Riccardo Goretti è attore e regista aretino di adozione pratese che porta avanti il suo teatro fatto di vite “normali e straordinarie”, oltre a vantare collaborazioni con grandi nomi del teatro italiano come Silvio Orlando e Lucia Calamaro. Stefano Cenci è un attore, regista e autore di teatro che chi ha seguito l’ultima stagione del Met ha già visto sul palco in “Happy Hour” di Cristian Ceresoli con Silvia Gallerano. Colapesce infine è un cantautore siciliano, uno dei più apprezzati autori di canzoni degli ultimi anni (il suo primo album “Un meraviglioso declino” ha vinto la targa Tenco nel 2012 come miglior opera prima).
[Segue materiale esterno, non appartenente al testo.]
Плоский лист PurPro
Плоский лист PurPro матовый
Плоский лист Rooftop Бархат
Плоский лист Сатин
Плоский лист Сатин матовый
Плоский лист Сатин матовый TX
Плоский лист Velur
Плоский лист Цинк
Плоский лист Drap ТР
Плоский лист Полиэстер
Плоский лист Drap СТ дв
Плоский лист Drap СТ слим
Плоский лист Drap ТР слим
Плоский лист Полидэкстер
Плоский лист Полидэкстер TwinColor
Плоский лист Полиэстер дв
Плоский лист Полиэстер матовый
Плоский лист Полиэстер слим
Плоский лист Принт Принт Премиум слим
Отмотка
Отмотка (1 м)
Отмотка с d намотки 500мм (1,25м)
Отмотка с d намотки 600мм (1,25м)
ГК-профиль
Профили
«Lo spettacolo – racconta Goretti – è ambientato in un delirante karaoke bar, luogo emblema dove le persone fanno finta per qualche minuto di essere dei cantanti di fronte ad un pubblico cercando anche un momento di sfogo. Tra una canzone e l’altra racconteremo le nostre inettitudini, le goffaggini, le aspirazioni, le sofferenze e le possibilità mancate, innamorandocene nuovamente e ridendone pure».

“Stanno tutti male” è nato da un’indagine. «Siamo partiti chiedendo i motivi per cui le persone oggi non stanno bene – spiega Riccardo Goretti – ci sono arrivate tante dichiarazioni legate alle relazioni e all’amore, ma anche al non trovarsi a proprio agio nel luogo in cui si è. Questi son stati spunti per riflettere e creare questo karaoke bar, in cui gravitano personaggi che starebbero bene in un film di David Lynch».